Assume we have a finite field $F$ with $p^k$ elements. We start with a single non-zero element $x \in F$, and in one operation we can get the sum or product of any two elements we already have. We need to get to $1$ in the minimal number of operations. Let $C_x$ be the minimal number of operations required for $x$. Alternative definition: $C_x$ is minimal arithmetic circuit complexity for function $f$ with property $f(x) = 1$.
What is maximum value of $C_x$ across all $x$ (lets denote it $C$)?
If we are restricted to multiplication only, then the minimal number of operations for $x$ is $\lambda(\operatorname{ord}_{F^\times}(x))$ where $\lambda(n) = \min_m \ell(mn)$ and $\ell(m)$ is the length of shortest addition chain for $m$. As the set over which minimum is taken is the smallest when $x$ is a generator in $F^\times$, the maximum number of operations needed is $\lambda(|F| - 1)$, and there exists a circuit with complexity that works for all $x$ (lets call such circuits "blind").
Using only multiplication is not always optimal: for example, in $\mathbb Z_5$, we can get from $3$ to $1$ in one operation ($1 \equiv 3 + 3\pmod 5$), but we need two multiplications. However, I was not able to find any example where we can save more than one operation using addition, or where addition allows improvement over multiplication-only for all elements.
Is it possible to do better if addition is available - ie is it possible that $C < \lambda(|F| - 1)$? Is there blind circuit with less than $\lambda(|F| - 1)$ complexity?
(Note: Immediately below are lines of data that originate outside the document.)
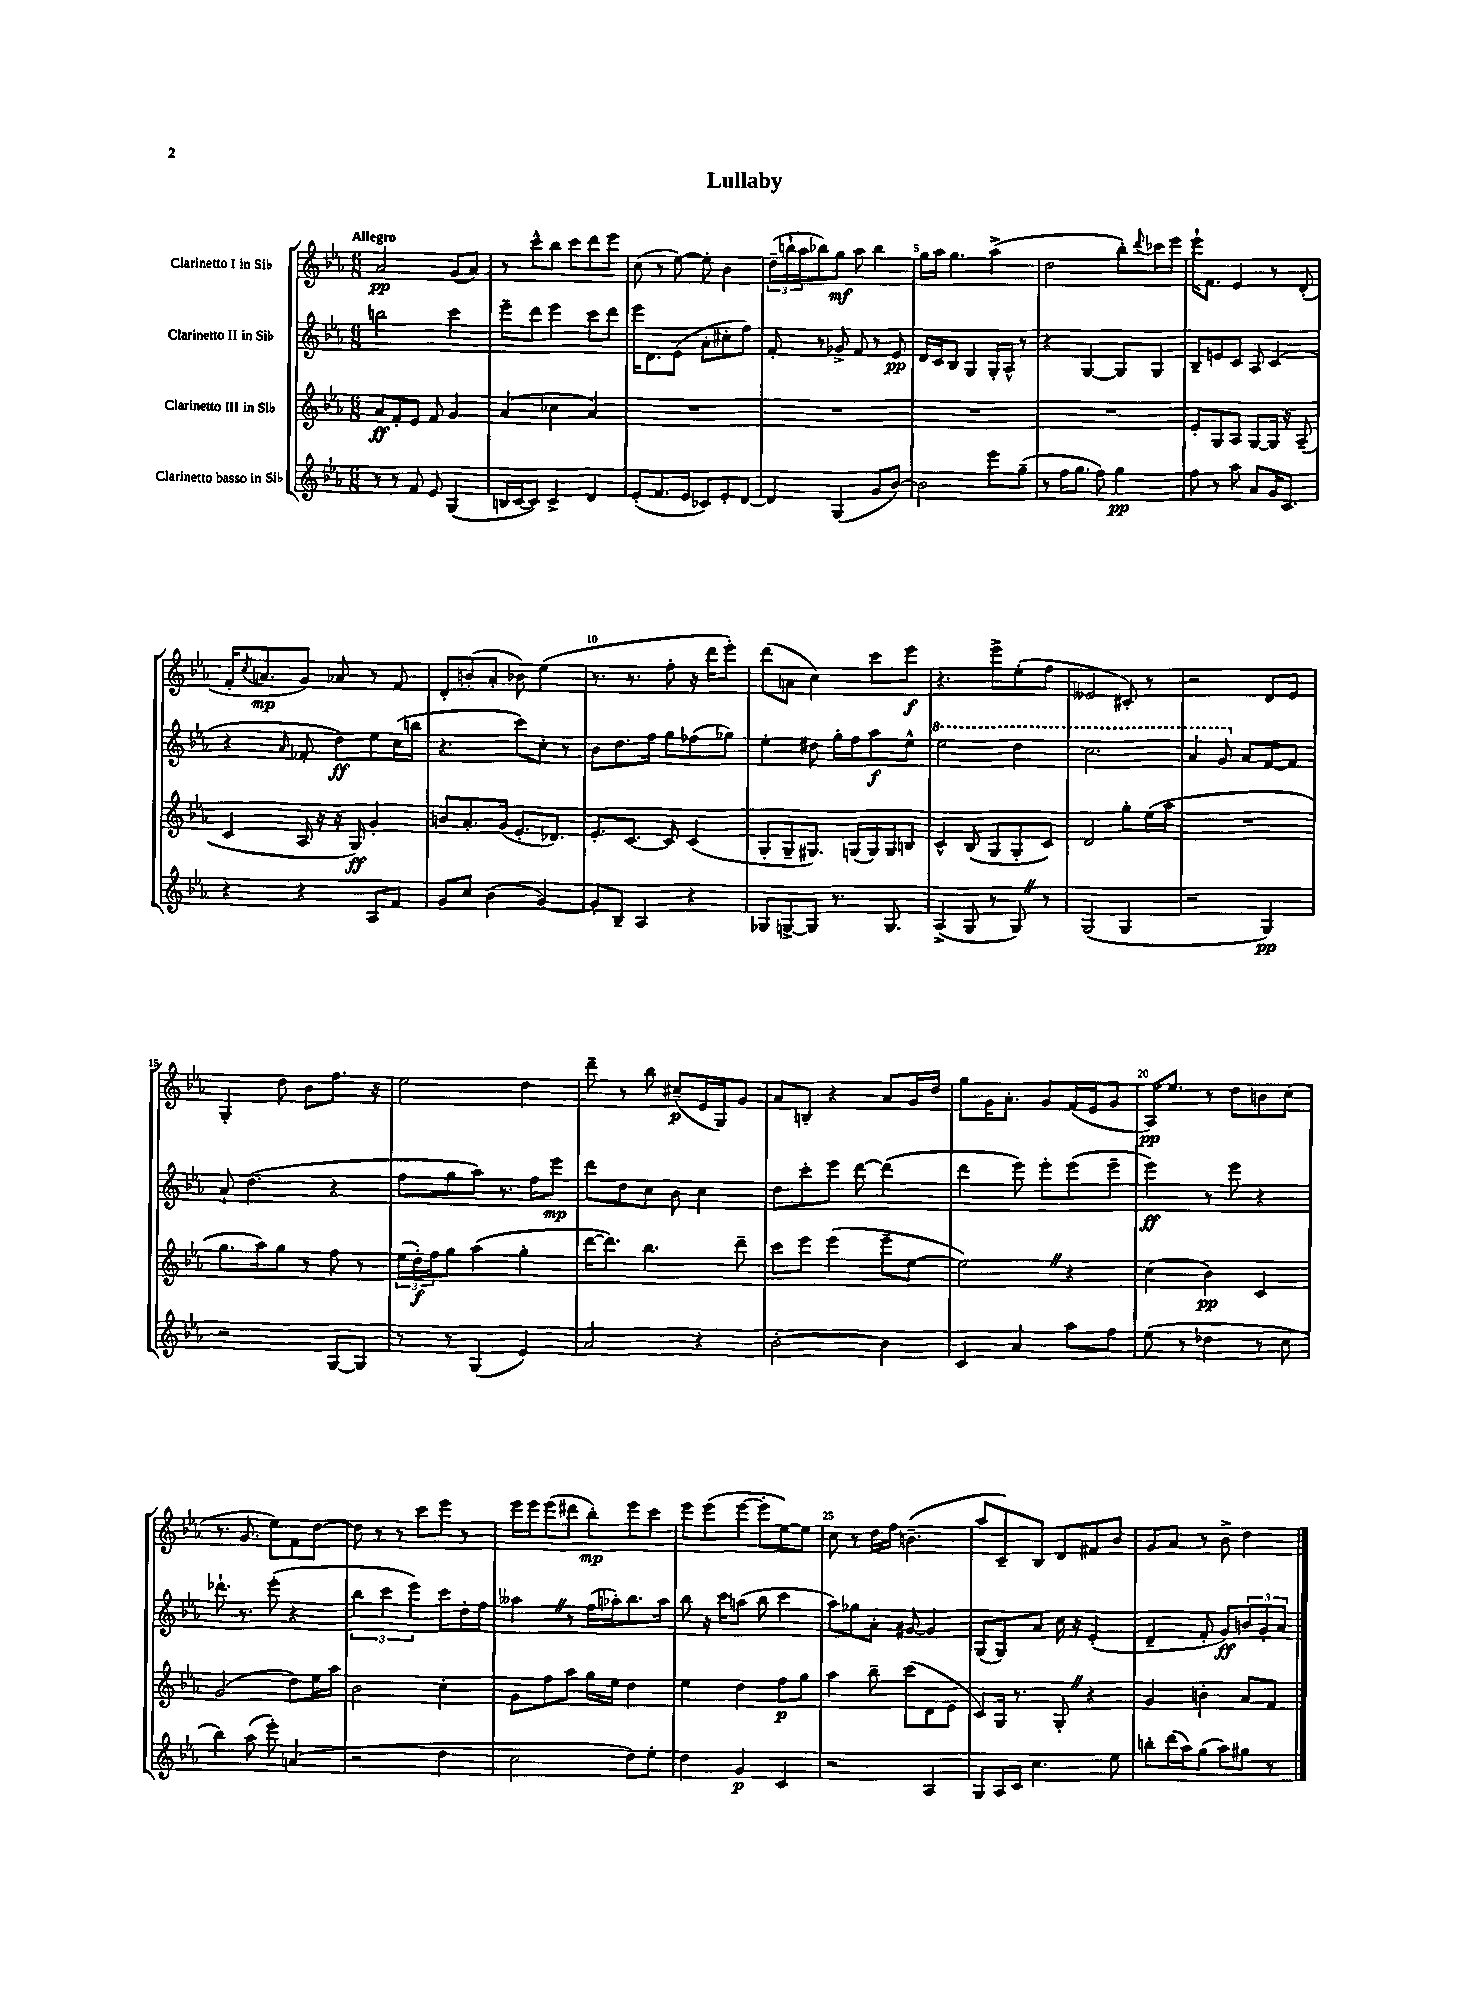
\header { title = "Lullaby" }
<<
\new StaffGroup <<
\new Staff = "s0" \with { instrumentName = "Clarinetto I in Sib" } {
    \clef treble \key ees \major \numericTimeSignature \time 6/8 \tempo "Allegro"
    aes'2\pp g'8( aes'8) |
    r8 c'''8-^ bes''8 c'''8 d'''8 ees'''8 |
    c''8( r8 ees''8~) ees''8-. bes'4 |
    \tuplet 3/2 { d''16--( b''16-! aes''16 } bes''8) g''8\mf aes''8 bes''4 |
    g''16 aes''16 g''4. aes''4->( |
    d''2 bes''8-.) \appoggiatura { d'''8 } ces'''16 ees'''16 |
    ees'''16-! f'8. ees'4 r8 d'8-.( |
    f'16-. \acciaccatura { c''8 } a'8.\mp g'8) aes'8 r8 f'8 |
    d'8-. b'8-.( aes'8-. bes'8) ees''4( |
    r8. r8. f''8-. r16 d'''16 ees'''8-.) |
    d'''8( a'8 c''4) c'''8 ees'''8\f |
    r4. ees'''8-> ees''8-.( f''8 |
    eeses'2 cis'8-.) r8 |
    r2 d'8 ees'8 |
    g4-. d''8 bes'8 f''8. r16 |
    ees''2 d''4 |
    d'''8-- r8 bes''8 cis''8--\p( ees'16 g16) g'8 |
    aes'8 b8-. r4 aes'8 g'16 d''16 |
    g''8 g'16 aes'8.-. g'8 f'16( ees'16 g'8 |
    aes16\pp) ees''8. r8 d''8 b'8 c''8( |
    r8. g'8. ees''8) f'8 d''8~ |
    d''8 r8 r8 c'''8 ees'''8 r8 |
    ees'''16 ees'''16 ees'''8( dis'''8 bes''8-.\mp) ees'''8 c'''8 |
    ees'''8 ees'''8( ees'''8~ ees'''8-. ees''8~) ees''8 |
    c''8 r8 d''16 f''16 b'4.--( |
    aes''8 c'8--) bes8 d'8 fis'8 bes'8 |
    g'8 aes'8 r8 bes'8-> d''4 \bar "|." |
}
\new Staff = "s1" \with { instrumentName = "Clarinetto II in Sib" } {
    \clef treble \key ees \major \numericTimeSignature \time 6/8
    b''2 c'''4 |
    ees'''8-- d'''8 ees'''4 c'''8 d'''8 |
    ees'''16 d'8. ees'8( aes'8-. cis''8-. f''8) |
    f'8-. r8 ges'8-> f'8 r8 ees'8\pp |
    d'16 c'16 bes8 g4 g16-. aes16-^ r8 |
    r4 g4~ g8 g8 |
    bes8-- e'8 c'8 aes8 c'4( |
    r4 \grace { aes'16 } fes'8-. d''8\ff) ees''8 c''16( b''16 |
    r4. c'''8) c''8-. r8 |
    bes'8 d''8. f''16 g''8 fes''8( ges''8) |
    ees''4-. dis''8 g''16-. f''16 aes''8\f ees''8-^ |
    \ottava #1 ees'''2 d'''4 |
    c'''2. |
    aes''4 g''8 \ottava #0 aes'8 f'8~ f'8 |
    aes'8-! d''4.( r4 |
    f''8 g''8 aes''8) r8. f''16 ees'''8\mp |
    d'''8 d''8 c''8 bes'8 c''4 |
    d''8 c'''8-. ees'''8 d'''8~ d'''4( |
    d'''4 ees'''8) ees'''8-. ees'''8( ees'''8-- |
    ees'''4\ff) r8 ees'''8 r4 |
    des'''8.-! r8. ees'''8-.( r4 |
    \tuplet 3/2 { bes''4 c'''4 ees'''4) } c'''8 d''16-. f''16 |
    aeses''4 \once \override BreathingSign.text = \markup { \musicglyph "scripts.caesura.straight" } \breathe r8 f''16( aes''16-.) bes''8. aes''16 |
    bes''8 r16 c'''16 a''8( bes''8 c'''4 |
    aes''8) ges''8 aes'8-. gis'8~ gis'4 |
    g8( g8) aes'8 c''16 r16 ees'4-.( |
    d'4-- f'8-. g'8\ff) \tuplet 3/2 { b'8 g'8-. aes'8 } \bar "|." |
}
\new Staff = "s2" \with { instrumentName = "Clarinetto III in Sib" } {
    \clef treble \key ees \major \numericTimeSignature \time 6/8
    aes'8\ff f'8-. ees'8 f'8 g'4 |
    aes'4( ces''4 aes'4) |
    R2. |
    R2. |
    R2. |
    R2. |
    ees'8-. g8 aes8 g8~ g16 r16 aes8--( |
    c'4 aes16 r16 r16 g16\ff) g'4-. |
    b'8 aes'8.-. g'16( ees'8.-. des'8.) |
    ees'8.-. c'8.~ c'8 c'4( |
    g8-. g8-- gis8.) g16( g16) g16 b8 |
    c'4-^ bes8( g8 g8-. c'8) |
    d'2 g''8-. ees''16( aes''16 |
    R2. |
    g''8. aes''16) g''8 r8 f''8 r8 |
    \tuplet 3/2 { ees''16( d''16-.\f) f''16 } g''8 aes''4( g''4-. |
    d'''16~ d'''8.) bes''4. d'''8-- |
    c'''8 ees'''8 ees'''4( ees'''8-- ees''8~ |
    ees''2) \once \override BreathingSign.text = \markup { \musicglyph "scripts.caesura.straight" } \breathe r4 |
    c''4( bes'4\pp) c'4 |
    g'2( d''8) ees''16 aes''16 |
    bes'2 c''4-. |
    g'8 f''8 aes''8 g''16 ees''16 d''4 |
    ees''4 d''4 f''8\p g''8 |
    aes''4 bes''8-- c'''8( d'8 ees'8 |
    c'8) g16 r8. g8-. \once \override BreathingSign.text = \markup { \musicglyph "scripts.caesura.straight" } \breathe r4 |
    g'4 b'4-. aes'8 f'8 \bar "|." |
}
\new Staff = "s3" \with { instrumentName = "Clarinetto basso in Sib" } {
    \clef treble \key ees \major \numericTimeSignature \time 6/8
    r8 r8 f'8 ees'8 g4( |
    b16 c'16~ c'8) c'4-> d'4 |
    ees'8-.( f'8. ees'16 ces'8) ees'8-. d'8~ |
    d'4 g4( g'8 bes'8~) |
    bes'2 ees'''8 g''8--( |
    r8 f''16 g''8. f''8) g''4\pp |
    f''8 r8 aes''8 aes'8 g'16 c'8. |
    r4 r4 aes8 f'8 |
    g'8 c''8 bes'4( g'4~) |
    g'8-. bes8-- aes4 r4 |
    ges8 g8~-> g8 r8. g8. |
    aes4->( g8 r8 g8) \once \override BreathingSign.text = \markup { \musicglyph "scripts.caesura.straight" } \breathe r8 |
    g2( g4 |
    r2 g4\pp) |
    r2 g8~ g8 |
    r8 r8 g4( ees'4) |
    aes'2 r4 |
    bes'2~-. bes'4 |
    c'4 aes'4 aes''8 f''8 |
    ees''8( r8 des''4 r8 c''8 |
    bes''4) aes''8( ees'''8-.) a'4( |
    r2 d''4 |
    c''2 d''8) ees''8-. |
    d''4 g'4\p c'4 |
    r2 aes4 |
    g8 aes16 c'16 c''4. ees''8 |
    b''8-. d'''16( aes''16) g''8( aes''8) gis''8 r8 \bar "|." |
}
>>
>>
\layout { \context { \Score \override BarNumber.break-visibility = ##(#f #t #t) barNumberVisibility = #(every-nth-bar-number-visible 5) } }
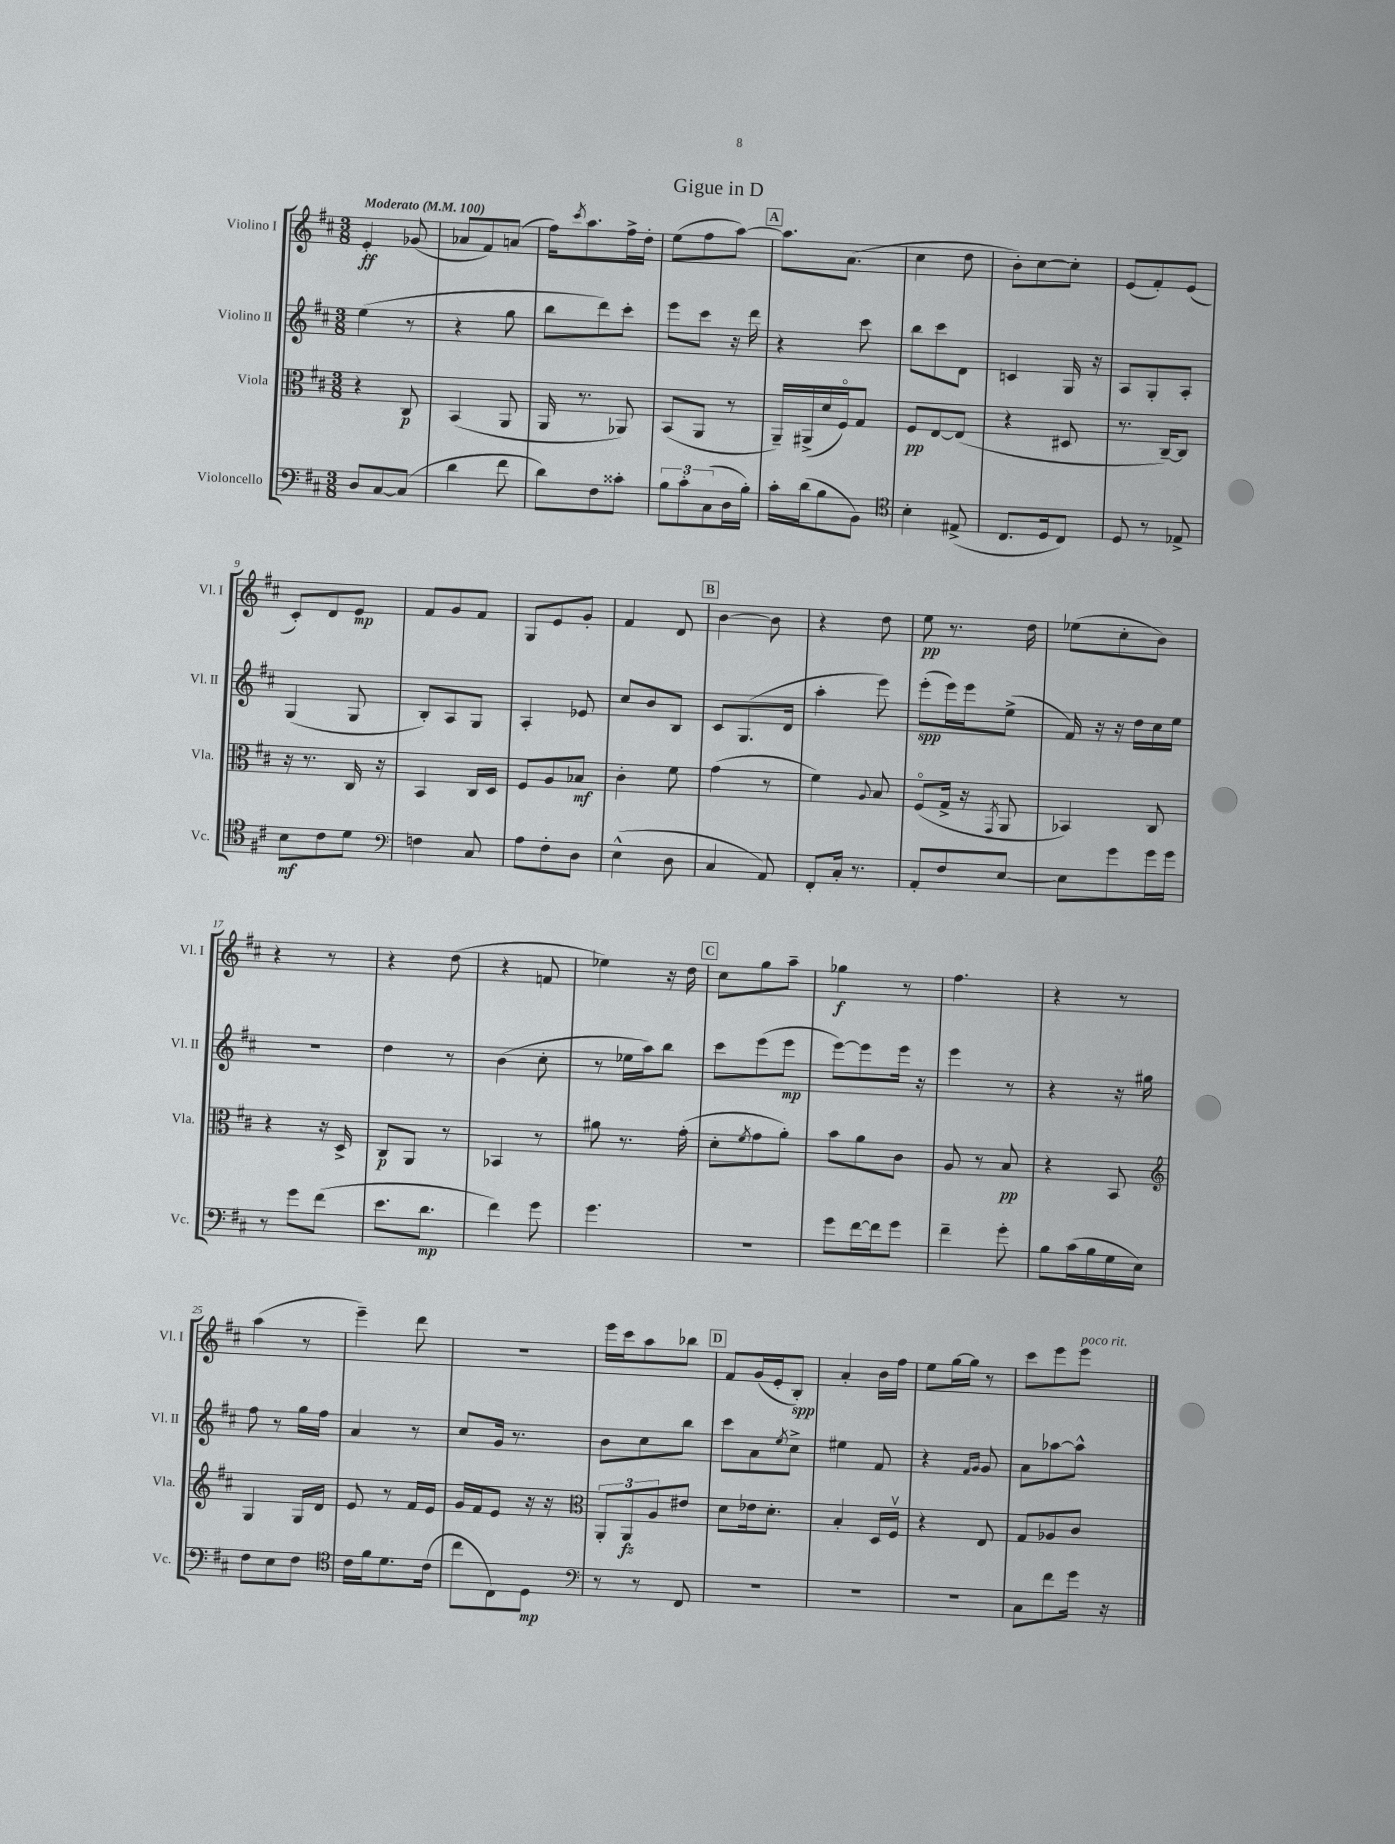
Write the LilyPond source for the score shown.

\header { title = "Gigue in D" }
<<
\new StaffGroup <<
\new Staff = "s0" \with { instrumentName = "Violino I" shortInstrumentName = "Vl. I" } {
    \clef treble \key d \major \numericTimeSignature \time 3/8 \tempo "Moderato" 4 = 100
    e'4-.\ff ges'8( |
    aes'8 fis'8) a'8( |
    fis''16) \acciaccatura { cis'''8 } a''8. fis''16-> d''16-. |
    e''8( fis''8 a''8~) |
    \mark \markup { \box "A" } a''8. a'8.( |
    cis''4 d''8 |
    b'8-.) cis''8~ cis''8-. |
    e'8( fis'8-.) e'8( |
    cis'8-.) d'8 e'8\mp |
    fis'8 g'8 fis'8 |
    g8 e'8 g'8-. |
    fis'4 d'8 |
    \mark \markup { \box "B" } b'4~ b'8 |
    r4 d''8 |
    e''8\pp r8. d''16 |
    ees''8( cis''8-. b'8) |
    r4 r8 |
    r4 d''8( |
    r4 f'8 |
    ees''4) r16 d''16 |
    \mark \markup { \box "C" } cis''8 g''8 a''8-- |
    ges''4\f r8 |
    fis''4. |
    r4 r8 |
    a''4( r8 |
    e'''4--) d'''8 |
    r4. |
    e'''16 cis'''16 a''8 bes''8 |
    \mark \markup { \box "D" } fis'8 g'16( e'16-. b8-.\spp) |
    a'4-. b'16 fis''16 |
    e''8 g''16~ g''16 r8 |
    cis'''8 e'''8 e'''8^\markup { \italic "poco rit." } \bar "|." |
}
\new Staff = "s1" \with { instrumentName = "Violino II" shortInstrumentName = "Vl. II" } {
    \clef treble \key d \major \numericTimeSignature \time 3/8
    e''4( r8 |
    r4 g''8 |
    b''8 d'''8) cis'''8-. |
    e'''8 cis'''8 r16 d'''16 |
    \mark \markup { \box "A" } r4 cis'''8 |
    b''8 cis'''8 d'8 |
    c'4 g16 r16 |
    a8 g8-. a8-. |
    g4( g8 |
    b8-.) a8 g8 |
    a4-. ees'8 |
    cis''8 b'8 b8 |
    \mark \markup { \box "B" } cis'8 g8.( d'16 |
    a''4-. e'''8) |
    e'''8-.\spp( e'''16) e'''16 e''8->( |
    fis'16) r16 r16 d''16 cis''16 e''16 |
    R4. |
    d''4 r8 |
    b'4( cis''8-. |
    r8 ees''16 a''16) b''8 |
    \mark \markup { \box "C" } cis'''8 e'''8( e'''8\mp |
    e'''8~) e'''8 e'''16 r16 |
    e'''4 r8 |
    r4 r16 gis''16 |
    fis''8 r8 g''16 fis''16 |
    a'4 r8 |
    cis''8 g'16 r8. |
    b'8 cis''8 b''8 |
    \mark \markup { \box "D" } cis'''8 a'8 \acciaccatura { e''8 } cis''8-> |
    eis''4 fis'8 |
    r4 \grace { fis'16 g'16 } g'8 |
    a'8 aes''8~ aes''8-^ \bar "|." |
}
\new Staff = "s2" \with { instrumentName = "Viola" shortInstrumentName = "Vla." } {
    \clef alto \key d \major \numericTimeSignature \time 3/8
    r4 cis8\p |
    b,4( a,8 |
    a,16 r8. aes,8) |
    b,8( a,8 r8 |
    \mark \markup { \box "A" } a,16--) ais,16->( d'16 fis16\flageolet) g8 |
    fis8\pp e8~ e8( |
    r4 dis8 |
    r8. cis16~--) cis8 |
    r16 r8. cis16 r16 |
    b,4 cis16 d16 |
    fis8 a8 bes8\mf |
    cis'4-. fis'8 |
    \mark \markup { \box "B" } g'4( r8 |
    fis'4) \appoggiatura { a8 } b8 |
    fis8\flageolet( g16-> r16 \acciaccatura { g,8 } a,8 |
    bes,4) cis8 |
    r4 r16 d16-> |
    cis8\p a,8 r8 |
    bes,4 r8 |
    ais'8 r8. g'16-.( |
    \mark \markup { \box "C" } d'8-. \acciaccatura { fis'8 } g'8 a'8-.) |
    b'8 a'8 cis'8 |
    a8 r8 b8\pp |
    r4 b,8 |
    \clef treble g4 g16 d'16 |
    e'8 r8 fis'16 e'16 |
    g'16 fis'16 e'8 r16 r16 |
    \clef alto \tuplet 3/2 { a,8-. a,8\fz a8 } eis'8 |
    \mark \markup { \box "D" } d'8 ees'16 d'8.-. |
    b4-. d16 fis16\upbow |
    r4 e8 |
    g8 aes8 cis'8 \bar "|." |
}
\new Staff = "s3" \with { instrumentName = "Violoncello" shortInstrumentName = "Vc." } {
    \clef bass \key d \major \numericTimeSignature \time 3/8
    d8 cis8~ cis8( |
    d'4 fis'8 |
    d'8) fis8 cisis'8-. |
    \tuplet 3/2 { b8 cis'8-. cis8( } d16 b16-.) |
    \mark \markup { \box "A" } cis'16-. d'16( b8 b,8) |
    \clef tenor b4-. eis8->( |
    cis8. d16 cis8) |
    d8 r8 ees8-> |
    b8\mf cis'8 d'8 |
    \clef bass f4 cis8 |
    a8 fis8-. d8 |
    e4-^( d8 |
    \mark \markup { \box "B" } cis4 a,8) |
    fis,8-. cis16-. r8. |
    a,8-. fis8 e8~ |
    e8 g'8 g'16 g'16 |
    r8 g'8 fis'8( |
    e'8. d'8.\mp |
    fis'4) g'8 |
    g'4. |
    \mark \markup { \box "C" } r4. |
    g'8 fis'16~ fis'16 g'8 |
    fis'4-- g'8-. |
    b8 cis'16( b16 g16 e16) |
    fis8 e8 fis8 |
    \clef tenor cis'16 fis'16 d'8. cis'16( |
    cis''8 cis8) d8\mp |
    \clef bass r8 r8 fis,8 |
    \mark \markup { \box "D" } R4. |
    R4. |
    R4. |
    cis8 fis'8 g'16 r16 \bar "|." |
}
>>
>>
Is there a blind circuit with complexity $C$?
This question is heavily inspired by Finding the 1 of a finite field. The difference is that in my question we know the field structure, but can't request new elements. A lower bound of $C$ operations for this question implies boundary of at least $C/4$ for the original one (as Alice, when we ask for new elements, can just use elements that are reachable by at most two operations). Also, if for this question there is a blind optimal circuit, then the answer for the original question is not greater than for this one.